A tecnologia transformou a rotina moderna. Entretanto, o uso constante de celulares, computadores e plataformas digitais criou um novo desafio: o tecnoestresse, um tipo de estresse relacionado ao excesso de estímulos, informações e necessidade de permanecer conectado.

Além disso, ferramentas como mecanismos de busca, inteligência artificial, redes sociais e plataformas de vídeo facilitaram o acesso ao conhecimento, ao entretenimento e às compras. Porém, essa praticidade também aumentou a dependência dos dispositivos digitais.

Com isso, o mesmo recurso criado para facilitar tarefas passou a exigir atenção contínua. Consequentemente, notificações, mensagens e atualizações frequentes podem gerar uma sensação permanente de alerta.


O que é o tecnoestresse e como a tecnologia pode gerar sobrecarga

Primeiramente, o estresse representa um desequilíbrio entre as demandas do cotidiano e a capacidade de enfrentá-las.

Apesar disso, o estresse não é sempre negativo. Situações importantes da vida, como casamento, nascimento ou início de uma carreira, também provocam tensão e podem ajudar na adaptação.

Contudo, quando o estresse se torna frequente e intenso, ele deixa de contribuir para o desempenho. Assim, pode prejudicar a saúde mental e física.

Nesse cenário, o estresse causado pela tecnologia aparece quando o uso dos dispositivos ultrapassa os limites de descanso e recuperação da mente.


Como o excesso de tecnologia afeta a saúde mental

Além disso, os impactos do estresse tecnológico não costumam surgir de forma imediata. Eles são acumulados por pequenas situações diárias.

Dessa forma, verificar e-mails, responder mensagens, acompanhar redes sociais e lidar com notificações constantes mantém o cérebro em atividade contínua.

Consequentemente, a mente pode apresentar sinais de desgaste, pois a atenção humana possui limites.

Entre os principais efeitos estão:

  • Dificuldade para dormir;
  • Ansiedade;
  • Irritabilidade;
  • Fadiga mental;
  • Dores musculares e cefaleias;
  • Alterações digestivas e alimentares.

Segundo a Organização Mundial da Saúde (OMS), doenças não transmissíveis, como problemas cardiovasculares, diabetes e câncer, representam algumas das principais causas de morte no mundo.


A armadilha da conexão constante e a busca pelo equilíbrio digital

Entretanto, a tecnologia não é a causa do problema sozinha. Na realidade, o impacto depende da forma como ela é utilizada.

Por isso, desenvolver um uso consciente da tecnologia é uma das principais estratégias para reduzir o tecnoestresse.

Muitas vezes, o acesso ao celular acontece automaticamente.

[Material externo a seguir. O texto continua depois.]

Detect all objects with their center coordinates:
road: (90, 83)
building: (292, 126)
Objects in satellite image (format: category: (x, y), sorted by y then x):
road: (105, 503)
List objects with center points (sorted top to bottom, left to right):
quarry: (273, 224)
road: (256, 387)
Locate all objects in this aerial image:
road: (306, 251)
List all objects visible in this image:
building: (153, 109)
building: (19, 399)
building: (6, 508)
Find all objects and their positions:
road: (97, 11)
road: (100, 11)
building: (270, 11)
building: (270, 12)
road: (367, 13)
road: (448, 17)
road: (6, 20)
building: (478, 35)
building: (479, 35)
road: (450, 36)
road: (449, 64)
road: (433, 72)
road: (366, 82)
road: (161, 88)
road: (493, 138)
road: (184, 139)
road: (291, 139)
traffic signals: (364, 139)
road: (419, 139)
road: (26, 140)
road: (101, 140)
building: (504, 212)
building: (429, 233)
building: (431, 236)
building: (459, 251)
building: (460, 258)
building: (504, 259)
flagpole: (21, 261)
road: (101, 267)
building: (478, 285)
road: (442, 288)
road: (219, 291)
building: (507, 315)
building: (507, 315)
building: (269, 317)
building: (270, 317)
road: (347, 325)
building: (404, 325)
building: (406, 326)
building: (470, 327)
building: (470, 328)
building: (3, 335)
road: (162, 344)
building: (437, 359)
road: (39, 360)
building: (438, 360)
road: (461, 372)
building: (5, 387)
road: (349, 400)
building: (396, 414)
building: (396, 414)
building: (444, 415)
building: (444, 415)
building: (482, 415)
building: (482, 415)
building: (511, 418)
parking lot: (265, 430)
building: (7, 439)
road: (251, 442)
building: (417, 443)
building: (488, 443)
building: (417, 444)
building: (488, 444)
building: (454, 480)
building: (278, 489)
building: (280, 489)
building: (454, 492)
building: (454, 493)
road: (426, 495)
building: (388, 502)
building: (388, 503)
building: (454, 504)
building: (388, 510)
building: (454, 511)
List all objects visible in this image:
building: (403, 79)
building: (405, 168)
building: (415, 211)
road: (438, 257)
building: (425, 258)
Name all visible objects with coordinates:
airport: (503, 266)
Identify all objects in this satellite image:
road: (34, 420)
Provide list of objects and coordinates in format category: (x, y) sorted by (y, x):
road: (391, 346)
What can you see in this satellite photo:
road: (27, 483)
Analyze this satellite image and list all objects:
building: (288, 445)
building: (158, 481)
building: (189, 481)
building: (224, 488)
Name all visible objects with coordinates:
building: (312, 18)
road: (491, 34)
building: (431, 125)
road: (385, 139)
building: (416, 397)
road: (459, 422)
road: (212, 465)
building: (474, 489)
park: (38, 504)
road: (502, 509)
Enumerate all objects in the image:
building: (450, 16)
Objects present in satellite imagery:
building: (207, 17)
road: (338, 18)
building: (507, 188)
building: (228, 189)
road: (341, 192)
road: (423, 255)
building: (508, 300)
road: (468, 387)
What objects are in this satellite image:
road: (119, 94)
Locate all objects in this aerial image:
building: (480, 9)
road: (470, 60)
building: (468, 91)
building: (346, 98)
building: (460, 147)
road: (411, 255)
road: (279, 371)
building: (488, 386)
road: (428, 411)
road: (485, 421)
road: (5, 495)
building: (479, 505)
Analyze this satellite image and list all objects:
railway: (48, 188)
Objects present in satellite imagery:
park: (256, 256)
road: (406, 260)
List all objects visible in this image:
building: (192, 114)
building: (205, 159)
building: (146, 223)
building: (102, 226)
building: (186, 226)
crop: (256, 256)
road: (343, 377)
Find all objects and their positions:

Assim, o cérebro busca estímulos rápidos e cria um hábito difícil de interromper.

Para avaliar essa relação com as telas, algumas perguntas podem ajudar:

  • Você consegue passar 48 horas sem olhar o celular?
  • Quantas horas por dia permanece diante das telas?
  • A primeira ação ao acordar é verificar notificações?
  • O tempo de uso do smartphone surpreende você?

Além disso, estudos sobre redução voluntária do uso digital indicam que diminuir o tempo conectado pode favorecer o bem-estar psicológico e reduzir comportamentos compulsivos.


Pequenas pausas podem ajudar a reduzir o estresse causado pela tecnologia

Da mesma forma que o corpo precisa descansar após esforço físico, a mente também necessita de recuperação.

Por isso, identificar situações que aumentam a ansiedade é essencial. Trabalho, redes sociais, excesso de informações e cobranças diárias podem funcionar como fatores de desgaste.

Além disso, atividades fora das telas podem ajudar na recuperação mental. Esportes, leitura, dança, convivência social e música são exemplos de práticas que favorecem a desconexão.

Portanto, estabelecer limites e criar momentos sem tecnologia pode melhorar a regulação emocional e ajudar a manter uma relação mais saudável com os dispositivos digitais.

Fonte nominal: Organização Mundial da Saúde (OMS); estudos sobre saúde mental e uso de tecnologias digitais; artigo originalmente publicado por The Conversation, com autoria de Iván Fernández Suárez, professor do Programa de Mestrado em Prevenção de Riscos Ocupacionais.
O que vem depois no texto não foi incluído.